Extract to read ->
BEGIN
# Rigid XPS Foam and Poured Concrete Foundation.



## Windows on Wash (Aug 30, 2011)

You are really on the right track.

Your research and thoughtful approach should be commended. :thumbsup:

Wires, provided they are properly covered and not exposed, don't mind spray foam at all. Spray foam, for lack of a better descriptor, is basically plastic. Works quite well at insulating them for that matter.

If you go the Roxul only route in that case, it would be best if you could cover it with some sort of air barrier. If not, the relative humidity could still reach the cold framing and condense. 2" of closed cell foam will prevent this.

Everything else looks spot on.

The person about the concrete is mistaken. If the foundation is not leaking, most moisture is from the conditioned air in the winter and does nothing to "help" the concrete.

If the foundation is leaking, you will see it soon enough.

ADA (Airtight Drywall Approach) and are you good to go.


----------



## Gary in WA (Mar 11, 2009)

I'd ask your local AHJ on the SPF/wiring; http://www.sprayfoam.com/mnps/fullthread.cfm?threadid=4603&mnforumid=2&mnboardid=5&startat=1 Must be up-dated somewhere since then...

If I could get a large city close to you we could calculate the dew-point with using 1" foamboard on the floor for the spring/summer (due to lag) outside air condensation risks on the slab; http://archive.nrc-cnrc.gc.ca/eng/ibp/irc/cbd/building-digest-180.html

http://www.buildingscience.com/documents/reports/rr-0309-renovating-your-basment Did you do a moisture test of the slab in various places yet?
END
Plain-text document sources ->
BEGIN
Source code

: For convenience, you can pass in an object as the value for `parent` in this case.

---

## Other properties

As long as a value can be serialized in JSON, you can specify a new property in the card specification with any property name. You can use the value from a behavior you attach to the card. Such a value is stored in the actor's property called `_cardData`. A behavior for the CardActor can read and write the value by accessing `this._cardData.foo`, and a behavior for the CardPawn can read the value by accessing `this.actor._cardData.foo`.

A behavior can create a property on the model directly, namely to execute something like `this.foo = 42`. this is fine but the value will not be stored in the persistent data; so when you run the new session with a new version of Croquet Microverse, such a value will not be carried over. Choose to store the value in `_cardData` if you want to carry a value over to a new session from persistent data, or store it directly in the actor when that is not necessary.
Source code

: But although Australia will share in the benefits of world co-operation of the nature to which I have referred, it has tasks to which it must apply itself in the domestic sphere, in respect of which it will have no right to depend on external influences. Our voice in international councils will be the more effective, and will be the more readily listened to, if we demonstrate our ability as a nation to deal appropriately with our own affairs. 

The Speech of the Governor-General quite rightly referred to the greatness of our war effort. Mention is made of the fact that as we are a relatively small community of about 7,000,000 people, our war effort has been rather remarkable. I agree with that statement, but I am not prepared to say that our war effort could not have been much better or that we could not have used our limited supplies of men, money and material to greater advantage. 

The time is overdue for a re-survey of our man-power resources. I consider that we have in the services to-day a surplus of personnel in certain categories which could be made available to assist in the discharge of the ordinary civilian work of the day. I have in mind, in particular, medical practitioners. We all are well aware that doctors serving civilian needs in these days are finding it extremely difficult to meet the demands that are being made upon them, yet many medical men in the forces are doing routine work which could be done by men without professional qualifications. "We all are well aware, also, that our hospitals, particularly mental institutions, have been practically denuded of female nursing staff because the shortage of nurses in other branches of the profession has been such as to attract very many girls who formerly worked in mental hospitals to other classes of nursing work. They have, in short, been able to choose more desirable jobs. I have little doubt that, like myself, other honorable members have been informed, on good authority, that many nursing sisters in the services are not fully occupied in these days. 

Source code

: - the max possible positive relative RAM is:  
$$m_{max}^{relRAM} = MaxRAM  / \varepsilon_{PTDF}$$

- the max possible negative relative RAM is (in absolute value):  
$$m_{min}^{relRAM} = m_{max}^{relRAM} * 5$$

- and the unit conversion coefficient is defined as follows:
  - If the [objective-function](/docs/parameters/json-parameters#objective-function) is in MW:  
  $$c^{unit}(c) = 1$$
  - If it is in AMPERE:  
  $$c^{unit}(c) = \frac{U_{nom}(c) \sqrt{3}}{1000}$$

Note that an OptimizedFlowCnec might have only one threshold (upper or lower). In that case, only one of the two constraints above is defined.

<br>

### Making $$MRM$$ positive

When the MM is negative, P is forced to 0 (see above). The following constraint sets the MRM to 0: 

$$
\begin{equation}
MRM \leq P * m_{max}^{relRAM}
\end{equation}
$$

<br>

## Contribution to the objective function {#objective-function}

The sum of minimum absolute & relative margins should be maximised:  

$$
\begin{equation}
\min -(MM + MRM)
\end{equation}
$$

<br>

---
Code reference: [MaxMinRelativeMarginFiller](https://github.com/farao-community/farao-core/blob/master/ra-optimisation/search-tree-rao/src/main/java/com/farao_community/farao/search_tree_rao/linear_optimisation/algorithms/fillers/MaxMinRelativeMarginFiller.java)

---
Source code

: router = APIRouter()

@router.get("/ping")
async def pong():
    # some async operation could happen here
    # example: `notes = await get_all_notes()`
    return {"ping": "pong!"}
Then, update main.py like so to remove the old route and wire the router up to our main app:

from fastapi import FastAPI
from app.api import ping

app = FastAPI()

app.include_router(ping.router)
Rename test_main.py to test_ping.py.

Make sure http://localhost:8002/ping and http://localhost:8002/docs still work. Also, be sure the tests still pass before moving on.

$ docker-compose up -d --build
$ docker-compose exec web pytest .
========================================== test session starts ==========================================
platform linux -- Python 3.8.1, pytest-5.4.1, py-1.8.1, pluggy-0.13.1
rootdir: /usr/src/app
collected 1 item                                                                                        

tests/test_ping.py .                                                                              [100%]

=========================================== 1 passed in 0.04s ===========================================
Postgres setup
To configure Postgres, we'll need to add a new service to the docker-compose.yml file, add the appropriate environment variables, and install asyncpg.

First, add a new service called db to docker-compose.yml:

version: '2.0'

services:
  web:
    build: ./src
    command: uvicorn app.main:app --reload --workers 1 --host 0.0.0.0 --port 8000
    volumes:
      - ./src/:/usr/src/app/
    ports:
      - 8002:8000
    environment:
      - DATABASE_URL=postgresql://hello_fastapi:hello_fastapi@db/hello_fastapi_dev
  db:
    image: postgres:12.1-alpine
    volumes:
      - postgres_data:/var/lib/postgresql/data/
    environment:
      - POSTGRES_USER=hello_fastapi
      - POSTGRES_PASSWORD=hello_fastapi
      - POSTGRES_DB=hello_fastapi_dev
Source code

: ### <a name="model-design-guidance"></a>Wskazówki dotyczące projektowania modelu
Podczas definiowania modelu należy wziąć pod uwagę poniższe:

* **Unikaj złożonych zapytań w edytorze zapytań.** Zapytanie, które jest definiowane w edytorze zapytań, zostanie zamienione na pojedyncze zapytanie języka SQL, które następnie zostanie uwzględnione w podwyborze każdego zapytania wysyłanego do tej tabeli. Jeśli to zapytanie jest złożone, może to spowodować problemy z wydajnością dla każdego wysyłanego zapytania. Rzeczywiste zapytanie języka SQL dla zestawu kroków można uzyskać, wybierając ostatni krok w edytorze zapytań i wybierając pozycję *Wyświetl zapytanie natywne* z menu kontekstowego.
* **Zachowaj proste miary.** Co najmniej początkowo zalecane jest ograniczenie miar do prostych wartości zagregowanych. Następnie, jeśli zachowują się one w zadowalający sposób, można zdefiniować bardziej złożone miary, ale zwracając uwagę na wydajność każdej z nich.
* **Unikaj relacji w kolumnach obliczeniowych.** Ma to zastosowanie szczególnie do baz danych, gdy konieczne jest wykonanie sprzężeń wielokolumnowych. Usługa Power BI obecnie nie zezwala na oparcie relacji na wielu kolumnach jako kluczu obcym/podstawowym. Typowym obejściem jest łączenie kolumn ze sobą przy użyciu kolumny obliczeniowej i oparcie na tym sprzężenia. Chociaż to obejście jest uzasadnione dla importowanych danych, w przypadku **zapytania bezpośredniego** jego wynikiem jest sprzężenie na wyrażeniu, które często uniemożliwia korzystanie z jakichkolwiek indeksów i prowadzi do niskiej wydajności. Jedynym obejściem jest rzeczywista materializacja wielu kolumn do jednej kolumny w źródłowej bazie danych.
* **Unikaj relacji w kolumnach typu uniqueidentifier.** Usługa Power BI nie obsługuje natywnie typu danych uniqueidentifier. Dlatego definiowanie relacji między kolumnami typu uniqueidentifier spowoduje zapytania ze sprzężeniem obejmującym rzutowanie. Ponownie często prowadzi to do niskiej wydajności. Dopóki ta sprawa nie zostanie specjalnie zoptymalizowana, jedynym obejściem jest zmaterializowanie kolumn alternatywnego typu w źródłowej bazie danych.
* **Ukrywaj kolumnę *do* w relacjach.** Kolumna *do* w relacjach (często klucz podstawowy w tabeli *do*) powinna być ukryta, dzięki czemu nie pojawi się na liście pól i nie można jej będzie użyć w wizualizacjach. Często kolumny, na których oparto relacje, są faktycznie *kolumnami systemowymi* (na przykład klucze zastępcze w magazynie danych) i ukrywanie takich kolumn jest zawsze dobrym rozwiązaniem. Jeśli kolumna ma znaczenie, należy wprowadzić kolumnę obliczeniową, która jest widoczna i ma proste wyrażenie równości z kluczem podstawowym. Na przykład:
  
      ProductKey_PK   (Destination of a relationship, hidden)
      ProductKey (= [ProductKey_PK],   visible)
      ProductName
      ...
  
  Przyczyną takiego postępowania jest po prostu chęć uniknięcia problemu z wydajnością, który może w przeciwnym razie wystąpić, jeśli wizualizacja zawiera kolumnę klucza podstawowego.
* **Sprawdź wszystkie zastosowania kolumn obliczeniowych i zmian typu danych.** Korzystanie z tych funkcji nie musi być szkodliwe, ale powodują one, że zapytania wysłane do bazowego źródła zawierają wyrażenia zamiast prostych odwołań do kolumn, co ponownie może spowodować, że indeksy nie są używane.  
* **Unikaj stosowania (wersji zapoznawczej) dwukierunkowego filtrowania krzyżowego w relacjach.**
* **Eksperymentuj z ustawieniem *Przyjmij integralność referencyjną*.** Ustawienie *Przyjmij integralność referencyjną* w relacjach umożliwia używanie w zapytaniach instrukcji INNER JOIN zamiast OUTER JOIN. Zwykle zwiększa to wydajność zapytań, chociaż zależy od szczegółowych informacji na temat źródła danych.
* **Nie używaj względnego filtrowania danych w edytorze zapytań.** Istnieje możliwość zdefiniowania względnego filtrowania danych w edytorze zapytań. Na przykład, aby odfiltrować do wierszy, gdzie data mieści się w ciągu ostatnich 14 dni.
END
Check your understanding ->
1. Set down, word for word, the passage of the forum thread on XPS foam and concrete foundations that opens with the words containing "Wires, provided they" and closes with "good to go.".
2. List every web address that appears in the forum thread on XPS foam and concrete foundations.
3. Write what comes next in the forum thread on XPS foam and concrete foundations, starting after its last sentence.
The rows come from a separate source.

Responses for each task ->
1.
Wires, provided they are properly covered and not exposed, don't mind spray foam at all. Spray foam, for lack of a better descriptor, is basically plastic. Works quite well at insulating them for that matter.

If you go the Roxul only route in that case, it would be best if you could cover it with some sort of air barrier. If not, the relative humidity could still reach the cold framing and condense. 2" of closed cell foam will prevent this.

Everything else looks spot on.

The person about the concrete is mistaken. If the foundation is not leaking, most moisture is from the conditioned air in the winter and does nothing to "help" the concrete.

If the foundation is leaking, you will see it soon enough.

ADA (Airtight Drywall Approach) and are you good to go.

2.
http://www.sprayfoam.com/mnps/fullthread.cfm?threadid=4603&mnforumid=2&mnboardid=5&startat=1
http://archive.nrc-cnrc.gc.ca/eng/ibp/irc/cbd/building-digest-180.html
http://www.buildingscience.com/documents/reports/rr-0309-renovating-your-basment

3.
Or find your location between temperature bands here and add 10*F to the total because slab is 6' below grade; http://www.epa.gov/athens/learn2model/part-two/onsite/ex/jne_henrys_map.html

Early study of radiation/heat loss at slab in Canada; http://www.google.com/url?sa=t&rct=...sg=AFQjCNFTd1V1OUx_SYg8SFtGAAhpW2MrVA&cad=rja

The foundation would still get heat from the warmed rooms, enough that moisture freezing would not be a problem; Figs.9-12, or add some "wing" insulation, Fig.13. Also note the rigid f.b. rim insulation at Fig. 26 and SPF at Fig.31. 

Slab insulation over a membrane as Delta fl or similar as in Fig.36, all found here; http://www.buildingscience.com/docu...ybrid-foundations-retrofits-measure-guideline

More on the concrete wall/moisture drive for summer/winter if needed, just ask.

Gary


----------



## BigB (May 28, 2013)

Thanks for the great replies. Those were some great links there Gary. 
From one of the links, I'm happy to see that I'll be saving 3 Liters of water per day, from entering my basement once completed. That should save a lot of power with the dehumidifier.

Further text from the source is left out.